When you wake up one morning, having dreamed about blogging, then it’s time to take a break.
Oh, it would have all been OK if the dream had involved the good stuff which comes from blogging. You know — the money, the babes, the ability to secretly influence and control events around the world. Alas, that was not the dream.
I woke up my multi-million dollar mansion Friday morning, next to my bride, her girlfriend Monica Bellucci, and our unspeakably sexy French maid who isn’t actually French but wears the little outfit anyway, and lifted my head from the 800-thread count pillowcase, to realize I’d been dreaming about reading news stories, then typing little bon mots (a phrase taught to me by the non-French French maid one evening during Supermodel Strip Monopoly With Real American Dollars) about what I’d read.

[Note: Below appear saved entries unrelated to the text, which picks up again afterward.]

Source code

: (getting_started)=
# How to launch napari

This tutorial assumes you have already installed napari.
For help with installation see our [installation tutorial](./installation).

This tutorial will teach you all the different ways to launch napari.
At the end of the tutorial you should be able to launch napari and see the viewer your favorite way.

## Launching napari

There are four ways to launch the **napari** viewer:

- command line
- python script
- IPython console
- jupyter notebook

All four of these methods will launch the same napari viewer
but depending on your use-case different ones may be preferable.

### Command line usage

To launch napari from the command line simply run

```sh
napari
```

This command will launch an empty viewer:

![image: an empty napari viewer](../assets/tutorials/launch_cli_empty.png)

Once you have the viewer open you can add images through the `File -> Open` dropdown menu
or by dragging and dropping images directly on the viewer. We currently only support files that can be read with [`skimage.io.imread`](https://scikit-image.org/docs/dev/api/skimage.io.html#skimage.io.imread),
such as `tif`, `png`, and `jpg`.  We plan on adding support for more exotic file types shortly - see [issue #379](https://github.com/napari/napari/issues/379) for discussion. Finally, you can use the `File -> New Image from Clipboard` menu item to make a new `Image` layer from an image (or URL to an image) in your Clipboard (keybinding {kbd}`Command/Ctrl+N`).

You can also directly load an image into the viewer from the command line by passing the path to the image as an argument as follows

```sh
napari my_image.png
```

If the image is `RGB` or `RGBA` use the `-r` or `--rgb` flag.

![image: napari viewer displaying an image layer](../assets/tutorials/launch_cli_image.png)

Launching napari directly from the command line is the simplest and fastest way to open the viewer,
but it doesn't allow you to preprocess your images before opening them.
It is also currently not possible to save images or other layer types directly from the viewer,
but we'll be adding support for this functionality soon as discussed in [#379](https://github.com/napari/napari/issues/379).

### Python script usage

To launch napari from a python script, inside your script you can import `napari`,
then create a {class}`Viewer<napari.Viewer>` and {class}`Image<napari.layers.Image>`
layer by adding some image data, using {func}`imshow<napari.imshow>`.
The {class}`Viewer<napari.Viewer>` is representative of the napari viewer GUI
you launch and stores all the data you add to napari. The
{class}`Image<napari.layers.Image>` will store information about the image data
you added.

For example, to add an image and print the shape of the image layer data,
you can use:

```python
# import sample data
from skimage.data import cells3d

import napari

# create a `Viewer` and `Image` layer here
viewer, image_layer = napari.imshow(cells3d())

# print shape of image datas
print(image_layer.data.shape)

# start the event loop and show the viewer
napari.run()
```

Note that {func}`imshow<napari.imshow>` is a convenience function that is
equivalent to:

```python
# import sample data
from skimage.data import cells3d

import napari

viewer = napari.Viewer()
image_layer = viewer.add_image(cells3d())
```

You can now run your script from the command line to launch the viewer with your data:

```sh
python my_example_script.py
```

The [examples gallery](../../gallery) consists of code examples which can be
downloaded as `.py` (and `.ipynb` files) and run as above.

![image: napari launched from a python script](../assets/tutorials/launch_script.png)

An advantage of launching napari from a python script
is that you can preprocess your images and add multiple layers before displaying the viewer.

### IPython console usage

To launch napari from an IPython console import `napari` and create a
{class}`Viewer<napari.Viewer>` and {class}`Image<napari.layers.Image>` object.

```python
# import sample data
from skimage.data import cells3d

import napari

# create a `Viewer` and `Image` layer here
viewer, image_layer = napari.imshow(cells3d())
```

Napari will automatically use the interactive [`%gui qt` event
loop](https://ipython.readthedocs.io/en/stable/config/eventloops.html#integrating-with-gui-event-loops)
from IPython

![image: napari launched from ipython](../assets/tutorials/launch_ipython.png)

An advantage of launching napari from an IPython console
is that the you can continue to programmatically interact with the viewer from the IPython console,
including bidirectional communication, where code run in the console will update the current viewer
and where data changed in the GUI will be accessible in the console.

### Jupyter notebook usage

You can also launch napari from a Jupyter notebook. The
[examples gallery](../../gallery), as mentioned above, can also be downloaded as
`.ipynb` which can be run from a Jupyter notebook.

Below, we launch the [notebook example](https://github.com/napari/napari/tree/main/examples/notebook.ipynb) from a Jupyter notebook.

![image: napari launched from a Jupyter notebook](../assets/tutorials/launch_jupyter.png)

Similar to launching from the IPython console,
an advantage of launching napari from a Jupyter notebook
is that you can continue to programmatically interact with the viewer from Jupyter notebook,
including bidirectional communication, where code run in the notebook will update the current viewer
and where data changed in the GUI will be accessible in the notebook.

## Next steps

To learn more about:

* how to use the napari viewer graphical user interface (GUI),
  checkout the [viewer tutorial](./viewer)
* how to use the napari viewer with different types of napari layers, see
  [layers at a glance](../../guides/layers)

So I walked to the kitchen, received my porcelain mug of Jamaican Blue Mountain coffee from our butler, Halle Berry, and came to a decision: When your dreams are more dreary than your reality, it’s time to take a break.
It was time to get back to the real world of endless perfect days on the beach, nights of dancing and disease- and guilt-free sex with the endless procession of porn starlets who will do just anything for that inebriated-yet-handsome blogger, and weekends of charitable works at the VodkaPundit Home for Wayward Women With Perfect Teeth.
Just a little break, to give pause so that the dreams might catch back up to the reality.